Some house churches are actively seeking registration with authorities to avoid arrests and inconveniences, ENI reported in October. Such groups, however, prefer to register outside the CCC/TSPM structure, disagreeing that different Protestant beliefs can be reconciled under the TSPM as a self-described “post-denominational” umbrella organization.
House church members also object to the TSPM’s interference in congregational practices, according toe the U.S. State Department’s International Religious Freedom Report 2008. The report notes that many unregistered evangelical Protestant groups refuse to register with TSPM due to theological differences, fear of adverse consequences if they reveal names and addresses of church leaders or members, or fear that it will control sermon content.
Released from Prison
Responding to international pressure, officials on Dec. 2 released house church pastor Zhu Baoguo of Henan province, citing medical reasons. Authorities had raided a house church gathering on Oct. 12, arresting Zhu and four other leaders, before sentencing Zhu on Oct. 30 to one year in labor camp, CAA reported.

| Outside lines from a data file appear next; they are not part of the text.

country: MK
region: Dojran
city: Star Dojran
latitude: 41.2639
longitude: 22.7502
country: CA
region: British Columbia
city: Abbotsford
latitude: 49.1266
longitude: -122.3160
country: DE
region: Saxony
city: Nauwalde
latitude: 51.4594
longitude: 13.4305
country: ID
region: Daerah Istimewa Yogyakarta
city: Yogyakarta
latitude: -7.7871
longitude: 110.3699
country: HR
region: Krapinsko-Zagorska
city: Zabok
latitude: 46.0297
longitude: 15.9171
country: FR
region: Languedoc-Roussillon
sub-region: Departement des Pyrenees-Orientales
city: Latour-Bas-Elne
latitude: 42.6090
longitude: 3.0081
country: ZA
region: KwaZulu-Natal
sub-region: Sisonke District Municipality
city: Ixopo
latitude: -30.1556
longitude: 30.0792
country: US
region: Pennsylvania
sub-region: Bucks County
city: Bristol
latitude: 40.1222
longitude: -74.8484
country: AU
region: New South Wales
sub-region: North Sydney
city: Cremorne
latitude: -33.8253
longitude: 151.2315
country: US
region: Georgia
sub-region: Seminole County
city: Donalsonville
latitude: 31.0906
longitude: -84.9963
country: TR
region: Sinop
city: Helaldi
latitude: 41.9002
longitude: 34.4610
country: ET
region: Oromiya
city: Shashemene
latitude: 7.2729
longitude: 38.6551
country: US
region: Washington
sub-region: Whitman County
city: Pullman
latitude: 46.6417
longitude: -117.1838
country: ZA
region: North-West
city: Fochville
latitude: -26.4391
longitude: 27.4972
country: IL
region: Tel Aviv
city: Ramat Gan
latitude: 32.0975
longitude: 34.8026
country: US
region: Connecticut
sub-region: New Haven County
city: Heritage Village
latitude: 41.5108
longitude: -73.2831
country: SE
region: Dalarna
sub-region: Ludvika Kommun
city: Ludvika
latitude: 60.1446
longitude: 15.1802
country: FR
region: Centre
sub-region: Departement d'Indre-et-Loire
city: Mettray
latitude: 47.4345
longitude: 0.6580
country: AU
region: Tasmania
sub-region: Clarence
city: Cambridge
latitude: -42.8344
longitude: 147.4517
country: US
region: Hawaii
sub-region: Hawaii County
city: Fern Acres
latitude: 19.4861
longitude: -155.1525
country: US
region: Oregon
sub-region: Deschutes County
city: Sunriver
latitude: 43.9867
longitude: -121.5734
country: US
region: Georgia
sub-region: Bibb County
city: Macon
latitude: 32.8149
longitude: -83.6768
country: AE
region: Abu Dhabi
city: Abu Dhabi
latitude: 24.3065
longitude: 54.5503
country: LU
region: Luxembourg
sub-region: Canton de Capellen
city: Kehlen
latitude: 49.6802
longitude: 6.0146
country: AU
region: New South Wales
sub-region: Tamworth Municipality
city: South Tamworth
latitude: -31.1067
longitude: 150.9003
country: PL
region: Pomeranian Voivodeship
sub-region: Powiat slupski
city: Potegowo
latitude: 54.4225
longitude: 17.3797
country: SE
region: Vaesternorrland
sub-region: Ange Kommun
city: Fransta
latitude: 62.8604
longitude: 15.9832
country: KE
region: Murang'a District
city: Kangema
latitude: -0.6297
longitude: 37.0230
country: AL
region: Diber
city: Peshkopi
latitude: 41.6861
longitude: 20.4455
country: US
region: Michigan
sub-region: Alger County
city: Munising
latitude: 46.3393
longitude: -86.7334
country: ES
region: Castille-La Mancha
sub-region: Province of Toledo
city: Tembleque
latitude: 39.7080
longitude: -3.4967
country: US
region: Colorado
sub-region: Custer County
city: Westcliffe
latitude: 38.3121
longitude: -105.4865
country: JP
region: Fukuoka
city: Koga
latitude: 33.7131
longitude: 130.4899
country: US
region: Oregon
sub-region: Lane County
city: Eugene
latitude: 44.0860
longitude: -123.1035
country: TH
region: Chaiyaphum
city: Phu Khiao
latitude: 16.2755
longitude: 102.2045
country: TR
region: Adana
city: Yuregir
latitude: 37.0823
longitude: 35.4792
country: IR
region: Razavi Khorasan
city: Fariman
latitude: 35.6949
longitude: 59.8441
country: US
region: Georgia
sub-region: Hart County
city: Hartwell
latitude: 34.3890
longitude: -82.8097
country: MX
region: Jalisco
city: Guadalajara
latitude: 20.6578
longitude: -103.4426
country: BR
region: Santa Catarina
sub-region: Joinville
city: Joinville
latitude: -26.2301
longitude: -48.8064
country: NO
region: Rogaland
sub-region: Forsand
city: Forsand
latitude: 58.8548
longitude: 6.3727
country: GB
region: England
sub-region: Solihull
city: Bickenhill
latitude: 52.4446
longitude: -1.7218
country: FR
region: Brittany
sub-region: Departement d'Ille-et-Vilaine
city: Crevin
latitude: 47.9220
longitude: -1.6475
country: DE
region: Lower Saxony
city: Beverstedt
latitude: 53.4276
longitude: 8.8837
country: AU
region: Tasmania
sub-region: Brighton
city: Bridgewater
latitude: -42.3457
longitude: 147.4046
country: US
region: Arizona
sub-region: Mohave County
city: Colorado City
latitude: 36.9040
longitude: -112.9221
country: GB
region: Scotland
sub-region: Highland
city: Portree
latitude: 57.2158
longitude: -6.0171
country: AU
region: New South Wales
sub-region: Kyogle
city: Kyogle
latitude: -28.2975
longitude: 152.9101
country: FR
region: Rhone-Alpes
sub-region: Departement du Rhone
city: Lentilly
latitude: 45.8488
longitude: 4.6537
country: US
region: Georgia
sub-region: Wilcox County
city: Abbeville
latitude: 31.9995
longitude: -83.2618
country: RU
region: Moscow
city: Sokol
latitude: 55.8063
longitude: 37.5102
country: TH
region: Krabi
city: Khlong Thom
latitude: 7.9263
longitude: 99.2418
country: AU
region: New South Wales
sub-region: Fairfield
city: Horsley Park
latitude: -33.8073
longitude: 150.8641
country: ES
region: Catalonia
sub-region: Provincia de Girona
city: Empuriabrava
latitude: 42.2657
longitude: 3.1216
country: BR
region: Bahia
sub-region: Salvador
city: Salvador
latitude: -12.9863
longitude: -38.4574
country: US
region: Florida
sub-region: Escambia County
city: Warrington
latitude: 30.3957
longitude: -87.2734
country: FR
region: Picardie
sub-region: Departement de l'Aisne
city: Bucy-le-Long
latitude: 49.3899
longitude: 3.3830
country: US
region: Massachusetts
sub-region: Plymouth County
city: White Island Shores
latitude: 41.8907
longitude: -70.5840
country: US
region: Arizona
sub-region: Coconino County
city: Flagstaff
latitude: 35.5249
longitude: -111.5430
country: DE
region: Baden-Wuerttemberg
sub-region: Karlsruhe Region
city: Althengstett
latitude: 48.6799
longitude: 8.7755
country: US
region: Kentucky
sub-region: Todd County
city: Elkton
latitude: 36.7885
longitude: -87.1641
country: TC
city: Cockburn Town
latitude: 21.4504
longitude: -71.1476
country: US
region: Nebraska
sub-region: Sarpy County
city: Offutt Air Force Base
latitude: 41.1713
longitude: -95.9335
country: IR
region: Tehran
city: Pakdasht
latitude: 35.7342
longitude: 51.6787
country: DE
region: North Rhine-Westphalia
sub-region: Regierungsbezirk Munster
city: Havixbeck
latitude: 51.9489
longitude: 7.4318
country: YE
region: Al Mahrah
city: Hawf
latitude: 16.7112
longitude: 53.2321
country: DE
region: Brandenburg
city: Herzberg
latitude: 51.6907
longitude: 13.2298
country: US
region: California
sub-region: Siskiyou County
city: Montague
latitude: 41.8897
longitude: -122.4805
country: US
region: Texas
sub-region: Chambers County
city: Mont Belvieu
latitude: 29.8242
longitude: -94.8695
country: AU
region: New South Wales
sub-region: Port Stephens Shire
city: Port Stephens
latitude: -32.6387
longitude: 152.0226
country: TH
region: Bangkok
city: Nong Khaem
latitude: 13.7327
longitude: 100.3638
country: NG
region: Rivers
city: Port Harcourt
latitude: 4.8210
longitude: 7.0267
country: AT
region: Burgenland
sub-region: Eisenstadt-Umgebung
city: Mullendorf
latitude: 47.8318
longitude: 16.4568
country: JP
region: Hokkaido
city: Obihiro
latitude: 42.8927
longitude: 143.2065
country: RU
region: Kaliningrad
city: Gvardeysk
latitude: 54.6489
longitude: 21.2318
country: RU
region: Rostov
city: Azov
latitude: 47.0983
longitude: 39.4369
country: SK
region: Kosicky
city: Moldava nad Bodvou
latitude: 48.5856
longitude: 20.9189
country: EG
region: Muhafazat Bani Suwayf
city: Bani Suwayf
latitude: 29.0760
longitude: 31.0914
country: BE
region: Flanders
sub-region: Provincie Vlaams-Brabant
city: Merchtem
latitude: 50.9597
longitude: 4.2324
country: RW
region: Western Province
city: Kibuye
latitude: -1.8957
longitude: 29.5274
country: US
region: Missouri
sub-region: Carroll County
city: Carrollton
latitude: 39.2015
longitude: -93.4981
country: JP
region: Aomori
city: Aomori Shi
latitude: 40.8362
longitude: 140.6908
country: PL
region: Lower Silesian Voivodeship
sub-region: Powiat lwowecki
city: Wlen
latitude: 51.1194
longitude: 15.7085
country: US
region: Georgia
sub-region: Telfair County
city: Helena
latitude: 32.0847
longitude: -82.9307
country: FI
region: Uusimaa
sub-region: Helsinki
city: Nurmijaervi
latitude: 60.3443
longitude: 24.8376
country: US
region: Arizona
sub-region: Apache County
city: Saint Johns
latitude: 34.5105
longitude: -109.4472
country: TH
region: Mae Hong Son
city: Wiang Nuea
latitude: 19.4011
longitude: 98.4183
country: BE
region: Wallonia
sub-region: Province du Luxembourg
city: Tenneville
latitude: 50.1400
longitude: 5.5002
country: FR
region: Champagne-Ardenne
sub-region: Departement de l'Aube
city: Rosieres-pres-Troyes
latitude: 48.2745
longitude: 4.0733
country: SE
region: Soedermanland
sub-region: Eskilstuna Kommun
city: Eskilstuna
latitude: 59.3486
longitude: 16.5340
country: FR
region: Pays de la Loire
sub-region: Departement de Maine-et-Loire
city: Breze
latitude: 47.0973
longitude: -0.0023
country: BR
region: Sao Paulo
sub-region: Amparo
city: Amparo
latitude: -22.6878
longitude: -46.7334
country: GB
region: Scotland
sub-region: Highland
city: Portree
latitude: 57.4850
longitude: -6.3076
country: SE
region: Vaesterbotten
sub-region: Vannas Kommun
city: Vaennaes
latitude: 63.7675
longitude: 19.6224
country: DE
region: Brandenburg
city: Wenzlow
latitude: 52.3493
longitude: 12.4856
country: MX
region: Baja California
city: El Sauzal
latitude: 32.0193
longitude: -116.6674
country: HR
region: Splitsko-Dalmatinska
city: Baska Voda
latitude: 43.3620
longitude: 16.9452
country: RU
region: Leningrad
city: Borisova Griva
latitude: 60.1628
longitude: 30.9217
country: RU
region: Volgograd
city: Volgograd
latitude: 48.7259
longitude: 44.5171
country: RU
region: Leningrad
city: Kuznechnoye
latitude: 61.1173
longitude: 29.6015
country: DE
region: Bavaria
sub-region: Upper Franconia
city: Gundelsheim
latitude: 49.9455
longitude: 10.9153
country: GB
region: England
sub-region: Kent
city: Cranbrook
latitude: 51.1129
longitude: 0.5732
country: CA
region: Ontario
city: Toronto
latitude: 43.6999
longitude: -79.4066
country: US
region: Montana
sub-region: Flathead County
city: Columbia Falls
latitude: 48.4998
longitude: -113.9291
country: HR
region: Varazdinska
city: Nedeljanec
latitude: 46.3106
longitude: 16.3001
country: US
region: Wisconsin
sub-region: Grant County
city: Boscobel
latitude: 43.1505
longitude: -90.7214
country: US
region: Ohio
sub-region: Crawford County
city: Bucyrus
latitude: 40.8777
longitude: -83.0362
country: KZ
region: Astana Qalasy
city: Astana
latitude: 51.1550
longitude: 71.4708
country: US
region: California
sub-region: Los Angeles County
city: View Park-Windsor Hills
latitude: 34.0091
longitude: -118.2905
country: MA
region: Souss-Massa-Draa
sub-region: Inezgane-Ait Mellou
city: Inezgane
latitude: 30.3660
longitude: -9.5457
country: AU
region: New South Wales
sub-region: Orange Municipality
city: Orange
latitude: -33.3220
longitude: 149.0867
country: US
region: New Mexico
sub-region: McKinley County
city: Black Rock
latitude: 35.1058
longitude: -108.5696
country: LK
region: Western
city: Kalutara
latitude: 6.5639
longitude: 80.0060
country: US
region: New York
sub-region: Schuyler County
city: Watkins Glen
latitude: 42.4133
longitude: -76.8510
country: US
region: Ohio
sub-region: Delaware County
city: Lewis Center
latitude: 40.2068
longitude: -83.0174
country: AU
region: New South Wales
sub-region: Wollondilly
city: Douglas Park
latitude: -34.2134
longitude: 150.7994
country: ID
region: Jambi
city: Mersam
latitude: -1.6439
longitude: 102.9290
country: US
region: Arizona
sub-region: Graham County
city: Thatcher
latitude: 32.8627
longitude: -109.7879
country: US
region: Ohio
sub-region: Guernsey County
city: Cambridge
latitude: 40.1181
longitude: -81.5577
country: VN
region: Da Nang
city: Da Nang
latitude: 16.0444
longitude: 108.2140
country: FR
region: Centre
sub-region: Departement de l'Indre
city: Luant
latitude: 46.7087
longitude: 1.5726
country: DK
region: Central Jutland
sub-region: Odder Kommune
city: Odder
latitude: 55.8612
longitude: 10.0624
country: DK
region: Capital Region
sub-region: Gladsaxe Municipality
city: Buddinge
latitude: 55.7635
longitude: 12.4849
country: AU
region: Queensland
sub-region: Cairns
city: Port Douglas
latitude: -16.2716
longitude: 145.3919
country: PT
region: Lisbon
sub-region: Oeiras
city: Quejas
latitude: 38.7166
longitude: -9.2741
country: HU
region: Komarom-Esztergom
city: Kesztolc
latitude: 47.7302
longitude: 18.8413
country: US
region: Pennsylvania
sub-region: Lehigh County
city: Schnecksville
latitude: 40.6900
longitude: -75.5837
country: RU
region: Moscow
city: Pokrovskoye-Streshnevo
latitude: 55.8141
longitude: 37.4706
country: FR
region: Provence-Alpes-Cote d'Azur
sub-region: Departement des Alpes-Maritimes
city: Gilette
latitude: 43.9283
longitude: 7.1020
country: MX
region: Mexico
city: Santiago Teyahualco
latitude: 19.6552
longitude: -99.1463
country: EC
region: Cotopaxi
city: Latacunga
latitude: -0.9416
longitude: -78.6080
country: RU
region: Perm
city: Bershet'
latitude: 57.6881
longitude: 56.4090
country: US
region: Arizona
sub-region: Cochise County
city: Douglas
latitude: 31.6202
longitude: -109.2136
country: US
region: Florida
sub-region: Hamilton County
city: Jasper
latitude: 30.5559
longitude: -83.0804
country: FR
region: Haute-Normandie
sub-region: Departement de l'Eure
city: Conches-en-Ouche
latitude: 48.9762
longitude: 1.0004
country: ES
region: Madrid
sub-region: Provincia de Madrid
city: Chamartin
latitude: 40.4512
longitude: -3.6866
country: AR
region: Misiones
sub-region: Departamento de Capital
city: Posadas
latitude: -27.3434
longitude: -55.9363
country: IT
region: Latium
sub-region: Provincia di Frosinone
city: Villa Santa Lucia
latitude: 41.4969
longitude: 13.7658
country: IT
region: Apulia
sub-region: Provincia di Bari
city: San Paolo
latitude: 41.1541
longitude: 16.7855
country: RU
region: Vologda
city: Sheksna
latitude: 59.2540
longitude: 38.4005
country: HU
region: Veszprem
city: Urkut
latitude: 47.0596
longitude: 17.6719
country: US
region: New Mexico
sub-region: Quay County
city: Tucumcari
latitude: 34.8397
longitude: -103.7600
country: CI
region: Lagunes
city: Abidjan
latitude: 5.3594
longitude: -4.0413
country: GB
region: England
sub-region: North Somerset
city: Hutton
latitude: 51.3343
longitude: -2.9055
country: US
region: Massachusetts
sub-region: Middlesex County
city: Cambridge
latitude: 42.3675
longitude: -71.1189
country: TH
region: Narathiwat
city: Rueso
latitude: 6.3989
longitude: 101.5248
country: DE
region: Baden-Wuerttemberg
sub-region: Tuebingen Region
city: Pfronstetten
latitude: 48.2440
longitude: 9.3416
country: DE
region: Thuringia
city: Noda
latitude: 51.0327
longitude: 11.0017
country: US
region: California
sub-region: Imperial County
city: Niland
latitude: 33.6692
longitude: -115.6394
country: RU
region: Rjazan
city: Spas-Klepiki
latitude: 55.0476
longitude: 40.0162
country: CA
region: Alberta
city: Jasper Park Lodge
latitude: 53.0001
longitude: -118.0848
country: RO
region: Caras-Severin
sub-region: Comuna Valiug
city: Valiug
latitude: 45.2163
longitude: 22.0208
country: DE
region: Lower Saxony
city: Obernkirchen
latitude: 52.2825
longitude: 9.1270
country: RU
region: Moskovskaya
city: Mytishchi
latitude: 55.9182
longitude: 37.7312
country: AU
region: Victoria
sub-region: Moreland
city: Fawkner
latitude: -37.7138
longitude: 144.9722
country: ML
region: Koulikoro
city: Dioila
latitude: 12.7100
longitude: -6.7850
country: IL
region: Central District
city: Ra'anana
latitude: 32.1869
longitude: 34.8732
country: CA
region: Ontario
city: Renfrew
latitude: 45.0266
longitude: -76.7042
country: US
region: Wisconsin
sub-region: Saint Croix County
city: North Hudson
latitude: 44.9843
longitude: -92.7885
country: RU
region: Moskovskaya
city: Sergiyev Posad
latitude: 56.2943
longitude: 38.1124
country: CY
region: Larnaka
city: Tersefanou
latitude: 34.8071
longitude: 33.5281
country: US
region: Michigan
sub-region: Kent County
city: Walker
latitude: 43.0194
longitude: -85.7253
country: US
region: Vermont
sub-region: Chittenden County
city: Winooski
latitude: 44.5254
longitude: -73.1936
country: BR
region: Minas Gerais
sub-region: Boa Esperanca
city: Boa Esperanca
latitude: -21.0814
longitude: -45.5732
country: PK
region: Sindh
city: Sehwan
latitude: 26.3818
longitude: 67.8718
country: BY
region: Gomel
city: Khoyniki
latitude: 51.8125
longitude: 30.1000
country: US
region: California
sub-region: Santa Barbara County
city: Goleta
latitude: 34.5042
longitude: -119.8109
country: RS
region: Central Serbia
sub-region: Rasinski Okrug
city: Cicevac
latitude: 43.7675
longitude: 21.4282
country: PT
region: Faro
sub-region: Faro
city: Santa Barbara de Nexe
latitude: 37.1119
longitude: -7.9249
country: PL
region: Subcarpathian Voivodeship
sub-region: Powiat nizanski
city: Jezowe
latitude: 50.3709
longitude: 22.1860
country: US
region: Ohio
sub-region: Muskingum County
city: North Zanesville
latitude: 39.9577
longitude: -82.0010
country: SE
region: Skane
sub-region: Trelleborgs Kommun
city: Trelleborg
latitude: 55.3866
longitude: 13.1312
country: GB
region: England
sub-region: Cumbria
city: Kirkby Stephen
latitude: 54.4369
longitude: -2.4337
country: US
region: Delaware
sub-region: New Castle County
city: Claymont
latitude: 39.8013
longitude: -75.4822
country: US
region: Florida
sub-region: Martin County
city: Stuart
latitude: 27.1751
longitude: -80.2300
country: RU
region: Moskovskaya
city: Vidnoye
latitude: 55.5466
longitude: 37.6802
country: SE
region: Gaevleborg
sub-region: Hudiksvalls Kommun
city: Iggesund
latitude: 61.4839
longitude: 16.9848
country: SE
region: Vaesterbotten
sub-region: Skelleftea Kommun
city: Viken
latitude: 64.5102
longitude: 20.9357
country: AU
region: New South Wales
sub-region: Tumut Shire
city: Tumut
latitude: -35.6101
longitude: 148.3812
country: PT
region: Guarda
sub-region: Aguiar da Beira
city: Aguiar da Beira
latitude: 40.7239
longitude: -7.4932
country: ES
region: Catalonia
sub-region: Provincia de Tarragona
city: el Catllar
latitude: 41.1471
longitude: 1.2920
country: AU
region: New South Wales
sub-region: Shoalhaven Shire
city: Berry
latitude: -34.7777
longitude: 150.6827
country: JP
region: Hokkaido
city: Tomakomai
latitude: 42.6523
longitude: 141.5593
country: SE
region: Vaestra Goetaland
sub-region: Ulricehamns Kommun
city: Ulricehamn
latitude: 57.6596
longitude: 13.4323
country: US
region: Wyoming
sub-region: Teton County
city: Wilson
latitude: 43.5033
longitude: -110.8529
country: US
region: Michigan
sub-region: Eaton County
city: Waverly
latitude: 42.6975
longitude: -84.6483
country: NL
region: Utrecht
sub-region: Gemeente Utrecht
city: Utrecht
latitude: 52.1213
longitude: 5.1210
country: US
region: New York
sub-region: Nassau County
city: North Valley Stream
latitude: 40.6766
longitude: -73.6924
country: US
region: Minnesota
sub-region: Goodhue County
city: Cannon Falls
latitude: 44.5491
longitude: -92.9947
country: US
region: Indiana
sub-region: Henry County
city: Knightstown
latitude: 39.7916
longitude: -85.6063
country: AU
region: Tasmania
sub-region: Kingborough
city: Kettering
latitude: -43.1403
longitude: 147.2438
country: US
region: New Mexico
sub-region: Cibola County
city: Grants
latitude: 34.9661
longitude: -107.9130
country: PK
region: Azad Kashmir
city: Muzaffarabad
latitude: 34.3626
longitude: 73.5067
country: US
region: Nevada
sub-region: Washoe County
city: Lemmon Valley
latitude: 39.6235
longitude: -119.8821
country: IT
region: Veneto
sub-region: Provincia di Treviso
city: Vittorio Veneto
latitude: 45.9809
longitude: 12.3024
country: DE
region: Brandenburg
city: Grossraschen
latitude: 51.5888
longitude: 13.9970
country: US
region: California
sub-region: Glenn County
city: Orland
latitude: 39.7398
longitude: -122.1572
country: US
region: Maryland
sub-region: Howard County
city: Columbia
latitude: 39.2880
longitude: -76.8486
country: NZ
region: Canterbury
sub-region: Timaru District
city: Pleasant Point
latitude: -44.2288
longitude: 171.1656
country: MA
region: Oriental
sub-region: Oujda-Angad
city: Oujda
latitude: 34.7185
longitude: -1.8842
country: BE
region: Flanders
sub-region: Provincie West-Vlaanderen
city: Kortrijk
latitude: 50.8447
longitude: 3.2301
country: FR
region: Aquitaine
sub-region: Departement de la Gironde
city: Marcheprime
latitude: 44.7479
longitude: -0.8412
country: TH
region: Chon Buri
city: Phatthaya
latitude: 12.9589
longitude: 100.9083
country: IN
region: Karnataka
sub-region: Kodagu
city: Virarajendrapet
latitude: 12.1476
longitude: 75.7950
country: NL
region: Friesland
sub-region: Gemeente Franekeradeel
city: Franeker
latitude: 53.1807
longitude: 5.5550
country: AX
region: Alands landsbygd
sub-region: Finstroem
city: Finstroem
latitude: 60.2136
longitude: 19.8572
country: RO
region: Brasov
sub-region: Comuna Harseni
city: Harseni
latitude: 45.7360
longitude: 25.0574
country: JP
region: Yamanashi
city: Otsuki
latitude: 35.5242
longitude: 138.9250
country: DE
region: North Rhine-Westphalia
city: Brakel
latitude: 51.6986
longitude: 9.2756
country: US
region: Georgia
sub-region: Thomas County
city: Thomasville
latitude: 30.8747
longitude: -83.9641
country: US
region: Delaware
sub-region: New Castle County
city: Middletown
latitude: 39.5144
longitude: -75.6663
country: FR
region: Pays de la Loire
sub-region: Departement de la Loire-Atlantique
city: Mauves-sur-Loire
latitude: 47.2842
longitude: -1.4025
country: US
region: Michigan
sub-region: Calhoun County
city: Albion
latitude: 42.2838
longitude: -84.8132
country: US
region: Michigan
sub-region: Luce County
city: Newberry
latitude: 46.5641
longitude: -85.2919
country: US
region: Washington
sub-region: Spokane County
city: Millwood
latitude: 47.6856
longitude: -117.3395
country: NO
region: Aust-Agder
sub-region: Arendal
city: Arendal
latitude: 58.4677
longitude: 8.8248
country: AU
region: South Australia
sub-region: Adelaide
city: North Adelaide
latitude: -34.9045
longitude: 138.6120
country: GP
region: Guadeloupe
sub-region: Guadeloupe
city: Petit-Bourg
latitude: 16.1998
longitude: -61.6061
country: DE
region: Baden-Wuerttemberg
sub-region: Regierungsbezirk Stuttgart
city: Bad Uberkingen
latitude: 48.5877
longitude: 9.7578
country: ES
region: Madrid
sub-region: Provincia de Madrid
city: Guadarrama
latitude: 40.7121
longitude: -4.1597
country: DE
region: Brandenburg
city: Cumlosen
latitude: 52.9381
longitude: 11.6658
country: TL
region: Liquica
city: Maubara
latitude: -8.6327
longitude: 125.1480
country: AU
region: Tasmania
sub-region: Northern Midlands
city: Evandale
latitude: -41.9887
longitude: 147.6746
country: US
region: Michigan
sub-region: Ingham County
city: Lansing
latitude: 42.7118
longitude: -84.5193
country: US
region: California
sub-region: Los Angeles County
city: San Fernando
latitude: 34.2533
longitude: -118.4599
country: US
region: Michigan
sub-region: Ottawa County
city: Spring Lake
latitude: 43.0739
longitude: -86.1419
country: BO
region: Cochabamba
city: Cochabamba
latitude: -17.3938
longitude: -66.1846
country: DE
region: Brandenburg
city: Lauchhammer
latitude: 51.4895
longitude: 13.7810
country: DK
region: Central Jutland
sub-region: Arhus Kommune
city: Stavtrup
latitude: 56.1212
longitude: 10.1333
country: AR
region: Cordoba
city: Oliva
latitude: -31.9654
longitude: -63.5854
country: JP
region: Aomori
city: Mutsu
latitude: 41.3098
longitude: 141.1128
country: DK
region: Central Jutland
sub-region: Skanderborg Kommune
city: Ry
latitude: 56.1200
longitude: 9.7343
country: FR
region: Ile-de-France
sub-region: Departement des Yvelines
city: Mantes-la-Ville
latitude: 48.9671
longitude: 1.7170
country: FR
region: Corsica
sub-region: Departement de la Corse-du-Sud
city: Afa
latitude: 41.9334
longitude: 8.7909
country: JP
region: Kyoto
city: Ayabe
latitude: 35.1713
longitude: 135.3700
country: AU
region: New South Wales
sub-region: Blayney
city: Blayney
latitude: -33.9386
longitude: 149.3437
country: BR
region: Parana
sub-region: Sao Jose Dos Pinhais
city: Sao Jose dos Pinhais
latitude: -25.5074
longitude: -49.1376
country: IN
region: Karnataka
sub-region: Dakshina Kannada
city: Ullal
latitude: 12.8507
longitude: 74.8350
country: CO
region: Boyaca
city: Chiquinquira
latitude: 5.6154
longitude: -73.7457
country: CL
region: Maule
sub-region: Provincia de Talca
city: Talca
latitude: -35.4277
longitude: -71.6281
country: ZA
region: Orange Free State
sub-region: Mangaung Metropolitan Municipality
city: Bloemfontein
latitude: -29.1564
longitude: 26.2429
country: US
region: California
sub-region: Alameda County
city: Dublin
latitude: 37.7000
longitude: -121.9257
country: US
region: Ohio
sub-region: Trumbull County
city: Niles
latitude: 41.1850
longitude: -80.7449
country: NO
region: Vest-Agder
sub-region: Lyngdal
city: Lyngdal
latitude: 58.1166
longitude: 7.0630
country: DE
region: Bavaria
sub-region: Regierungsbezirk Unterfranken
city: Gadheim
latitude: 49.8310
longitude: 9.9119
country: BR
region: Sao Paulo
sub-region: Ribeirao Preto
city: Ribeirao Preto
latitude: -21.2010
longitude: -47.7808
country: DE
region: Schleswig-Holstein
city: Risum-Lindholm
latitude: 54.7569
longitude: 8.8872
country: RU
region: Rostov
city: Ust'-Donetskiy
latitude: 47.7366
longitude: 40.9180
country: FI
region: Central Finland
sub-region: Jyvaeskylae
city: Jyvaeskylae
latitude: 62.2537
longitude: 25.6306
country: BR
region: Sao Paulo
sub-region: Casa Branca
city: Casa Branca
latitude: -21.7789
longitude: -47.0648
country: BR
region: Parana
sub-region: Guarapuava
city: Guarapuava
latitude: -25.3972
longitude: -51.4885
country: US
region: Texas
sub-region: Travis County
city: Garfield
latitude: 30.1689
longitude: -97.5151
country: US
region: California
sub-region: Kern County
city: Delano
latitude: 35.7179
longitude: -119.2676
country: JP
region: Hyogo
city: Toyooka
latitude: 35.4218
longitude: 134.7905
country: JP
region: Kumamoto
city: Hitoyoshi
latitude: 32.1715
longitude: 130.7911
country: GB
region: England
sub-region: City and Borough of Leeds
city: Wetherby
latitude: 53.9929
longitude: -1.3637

Officials also released house church pastor Wang Weiliang from prison on Nov. 25 for medical reasons, according to CAA. Authorities sentenced Wang to three years in prison in December 2006 for protesting the July 2006 destruction of Dangshanwan Christian church in Xiaoshan, Zhejiang province. Seven other believers were arrested at the time; authorities have released all but one, who remains in detention in Hangzhou.
A Breakthrough for China’s House Churches?
At last month’s symposium on Chinese house churches, officials from government research organs, scholars from government think-tanks and universities, independent researchers and an unprecedented delegation of six house church leaders from Beijing, Henan and Wenzhou attended.
At the groundbreaking conference, sponsored by the Minorities Development Research Institute of the China State Council’s Research and Development Center and the Beijing Pacific Solutions Social Science Research Institute and entitled, “Christianity and Social Harmony: A Seminar on the Issue of the Chinese House Churches,” participants discussed every aspect of the house church movement in China.
Statistics were a key issue, with most agreeing that the number of house church members was vast and rapidly increasing. Estimates ranged from 50 million to 100 million members of Protestant house churches, as compared with approximately 20 million members of registered Protestant churches.
Delegates were surprisingly bold in their discussion and criticism of China’s religious policy, and several put forward practical plans for the abolition of institutions such as the State Administration for Religious Affairs (formerly the Religious Affairs Bureau) and the Protestant Three-Self Patriotic Movement.
They also called for serious and ongoing discussions between the government and house churches, and Christian leaders called for the lifting of a ban on house churches and a review of restrictions on church registration and appointment of pastors.
Many participants agreed that the democratic management of house churches in accordance with the rule of law was a logical step to bring religious policies into line with China’s open-door economic policies.
While certain sectors of leadership may welcome these suggestions, others entrenched in the atheist system of the Communist Party were expected to balk at such reforms.